Experimental study of the 3D effects on the performance of RC frame under the loss of an interior column scenario

Progressive collapse has always been well-known as one of the main causes of structural damage in close-in detonation conditions. Studies and considerations of how to prevent progressive collapse have been widely examined since the havoc of the Ronal Point in the United Kingdom (UK) in 1968. Consequently, throughout the 1970s, numerous papers concerning over progressive collapse were published. Nevertheless, this topic had been quite unpopular in the 1980s, essentially due to the conditions around the world on that point of time where peace was relatively maintained and there was no significant collapse occurred during that period.

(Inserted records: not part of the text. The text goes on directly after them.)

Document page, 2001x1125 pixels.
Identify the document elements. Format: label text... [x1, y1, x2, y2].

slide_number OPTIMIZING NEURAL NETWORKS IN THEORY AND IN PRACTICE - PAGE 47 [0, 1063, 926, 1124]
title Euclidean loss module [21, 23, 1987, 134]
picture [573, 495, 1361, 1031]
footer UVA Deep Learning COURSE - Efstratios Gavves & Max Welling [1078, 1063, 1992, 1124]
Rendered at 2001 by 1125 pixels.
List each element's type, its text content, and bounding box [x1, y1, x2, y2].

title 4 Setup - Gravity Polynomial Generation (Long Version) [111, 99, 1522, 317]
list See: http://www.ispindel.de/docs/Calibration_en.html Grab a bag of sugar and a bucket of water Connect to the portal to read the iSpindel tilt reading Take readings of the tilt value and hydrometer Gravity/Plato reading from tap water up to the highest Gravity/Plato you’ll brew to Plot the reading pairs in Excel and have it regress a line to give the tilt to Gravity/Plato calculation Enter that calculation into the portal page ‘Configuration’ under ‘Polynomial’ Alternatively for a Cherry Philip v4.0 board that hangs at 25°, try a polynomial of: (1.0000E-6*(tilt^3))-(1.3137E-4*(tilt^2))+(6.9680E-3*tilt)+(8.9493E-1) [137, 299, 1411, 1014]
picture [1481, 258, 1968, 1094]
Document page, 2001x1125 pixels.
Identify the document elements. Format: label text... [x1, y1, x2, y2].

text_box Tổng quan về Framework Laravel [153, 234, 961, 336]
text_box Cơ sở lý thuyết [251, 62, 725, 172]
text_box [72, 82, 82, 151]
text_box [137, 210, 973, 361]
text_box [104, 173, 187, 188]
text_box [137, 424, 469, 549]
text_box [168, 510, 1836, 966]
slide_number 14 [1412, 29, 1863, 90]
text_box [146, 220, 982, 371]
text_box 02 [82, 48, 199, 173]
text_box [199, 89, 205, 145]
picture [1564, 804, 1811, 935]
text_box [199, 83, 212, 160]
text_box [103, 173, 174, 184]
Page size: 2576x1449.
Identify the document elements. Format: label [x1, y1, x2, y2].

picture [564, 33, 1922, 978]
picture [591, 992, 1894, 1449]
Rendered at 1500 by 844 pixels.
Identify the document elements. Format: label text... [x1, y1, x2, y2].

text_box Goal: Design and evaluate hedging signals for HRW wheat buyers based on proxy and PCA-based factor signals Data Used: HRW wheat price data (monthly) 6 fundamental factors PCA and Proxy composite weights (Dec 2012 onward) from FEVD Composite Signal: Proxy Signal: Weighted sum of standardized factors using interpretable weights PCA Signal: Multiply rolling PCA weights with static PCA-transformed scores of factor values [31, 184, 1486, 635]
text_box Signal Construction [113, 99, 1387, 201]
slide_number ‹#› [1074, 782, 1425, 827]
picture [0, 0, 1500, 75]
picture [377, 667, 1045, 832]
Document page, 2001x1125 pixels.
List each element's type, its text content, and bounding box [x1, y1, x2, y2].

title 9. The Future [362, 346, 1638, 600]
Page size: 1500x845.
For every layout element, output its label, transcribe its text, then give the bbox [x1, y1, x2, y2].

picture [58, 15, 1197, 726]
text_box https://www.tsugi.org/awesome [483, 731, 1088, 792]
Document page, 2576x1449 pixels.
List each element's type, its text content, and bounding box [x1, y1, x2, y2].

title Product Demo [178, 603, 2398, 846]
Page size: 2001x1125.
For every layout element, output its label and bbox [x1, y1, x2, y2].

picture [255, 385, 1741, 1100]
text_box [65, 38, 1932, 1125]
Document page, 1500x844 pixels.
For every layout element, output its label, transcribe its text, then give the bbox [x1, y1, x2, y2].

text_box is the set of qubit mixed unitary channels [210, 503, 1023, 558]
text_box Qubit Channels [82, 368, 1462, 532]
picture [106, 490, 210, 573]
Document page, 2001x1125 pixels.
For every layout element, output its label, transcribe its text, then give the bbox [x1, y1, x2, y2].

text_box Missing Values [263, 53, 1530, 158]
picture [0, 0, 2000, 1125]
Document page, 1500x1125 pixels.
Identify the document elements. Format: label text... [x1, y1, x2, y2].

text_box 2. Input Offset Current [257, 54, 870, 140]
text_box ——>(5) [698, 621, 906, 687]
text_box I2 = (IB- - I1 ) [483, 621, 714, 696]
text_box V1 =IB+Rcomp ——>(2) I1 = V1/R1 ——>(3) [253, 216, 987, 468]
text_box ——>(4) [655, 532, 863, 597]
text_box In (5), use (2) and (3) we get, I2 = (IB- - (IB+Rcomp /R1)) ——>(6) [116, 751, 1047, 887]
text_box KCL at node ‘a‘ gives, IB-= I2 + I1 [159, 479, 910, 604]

It was only after several structural collapse events as a result of terrorist attacks (such as the World Trade Center Twin Towers of New York City collapse in 2001 and the previous attack resulting in the havoc of Alfred P. Murrah Federal Building that was located in Oklahoma City which took place in 1995) that brought back the urgency in the research of structural system that will be able to withstand progressive collapse. However, in majority of the study for evaluating the ability of RC buildings in resisting progressive collapse, their previous studies on the progressive collapse simplified the real three-dimensional (3D) beam-column substructure into two-dimensional (2D or planar) beam-column substructure. Therefore, the urgency of conducting experimental and analytical studies to evaluate on how 3D effects will affect the performance of Reinforced Concrete buildings against progressive collapse arises. Thus, four beam-column substructures were designed and casted for the purpose of this study. These four specimens were then grouped into two series (T and P). T represents 3D frames whereas P represents planar frames. The two series of specimens (T and P) consists of two specimens each with different span length or span aspect ratio. In addition, the test results implied that 2D frames could represent the 3D real frames quite accurately. Hence, the conclusions inferred from previously conducted 2D frames tests could prognosticate the real performance of 3D frames.